Em artigo publicado pelo Brasil 247, o jornalista Fernando Lavieri, ex-funcionário da IstoÉ e da revista Caros Amigos, apresentou sua “homenagem” aos cem anos da morte do revolucionário russo Vladimir Lênin. No texto, o autor diz ter “se apropriado” do pensamento leninista e, logo em seguida, tenta explicar o que o revolucionário defendia:
“Posso estar usando o conceito de maneira errônea, mas constantemente aproprio-me do pensamento de Lenin: a análise concreta da situação concreta [é a alma viva, a essência do marxismo]. (…) Há pouco, nos quatro anos de trevas em que o inominável esteve à frente da República brasileira, pensava: o que fazer? E a resposta vinha de imediato. Ou seja, a análise concreta da situação concreta. Em outras palavras, o que foi aquele período nos aspectos pessoais e coletivos? Individualmente, tínhamos de ter atenção a nossa condição de saúde, pois a extrema direita esteva no poder e, por opção, inviabilizou o melhor atendimento de saúde ao povo, impediu a população de se proteger da pandemia, o que afetou a coletividade”.
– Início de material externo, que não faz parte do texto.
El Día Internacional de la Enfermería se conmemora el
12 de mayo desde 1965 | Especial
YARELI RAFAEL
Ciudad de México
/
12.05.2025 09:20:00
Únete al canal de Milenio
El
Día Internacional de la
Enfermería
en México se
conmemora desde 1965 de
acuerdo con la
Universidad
Para Fernando Lavieri, portanto, a frase de Lênin seria uma espécie de receita para a atividade política, um chavão desprovido de maiores significados, a não ser o óbvio: que a política se desenvolve no mundo real e que, portanto, é necessário analisar os acontecimentos para intervir nela.
O que Lavieri ignora, no entanto, é que Lênin, ao dizer que a “análise concreta da situação concreta” é a essência do marxismo, está apenas reestabelecendo aquilo que já havia sido dito por Karl Marx e Friedrich Engels. Isto é, que a política tem uma base material e que, portanto, há uma ciência capaz de analisar a política e os fenômenos sociais: o materialismo histórico. Dito de outra forma: não há como intervir na luta política de uma forma consciente a não ser por meio da análise da luta de classes. E que essa análise, por sua vez, deve ser feita a partir do que está acontecendo no mundo, e não a partir de um conjunto de dogmas.
O jornalista, por sua vez, não dá uma palavra sobre a questão da luta de classes. Conforme ele apresenta sua interpretação da frase de Lênin, indica que o que o revolucionário russo propunha era a improvisação como política, e não o método do materialismo histórico. E isso fica claro na questão do governo Bolsonaro.
Para o jornalista, estaríamos diante de um “governo das trevas”. Por quê? Que classes estariam envolvidas? Como o programa para a classe trabalhadora diante do governo Bolsonaro? Que programa deveria ter sido defendido pelos seguidores de Lênin durante a campanha presidencial de Lula? Qual deveria ser a política de alianças para derrotar Bolsonaro?
Essas são as questões que surgiriam de uma “análise concreta da situação concreta”. Mas não há nada disso. No final das contas, o jornalista só fala que era um “governo das trevas” porque era o que o senso comum dizia. E, portanto, era o que a própria Rede Globo dizia. Não se trata de uma realidade concreta, mas sim daquilo que a imprensa burguesa apresentava como “realidade”.
A própria burguesia apresentava o governo Bolsonaro como um “governo das trevas” para apresentar o seu programa: impedir que a oposição a Bolsonaro se transformasse em um movimento de massas e utilizar a bandeira do “combate ao bolsonarismo” para aumentar a repressão no País. Fazer coro com a imprensa burguesa nada tem a vez com análise concreta da situação concreta. Pelo contrário, é fazer uma análise oportunista, que ignora o método inaugurado por Marx e Engels, com base na “realidade” mostrada pelas telas da Globo.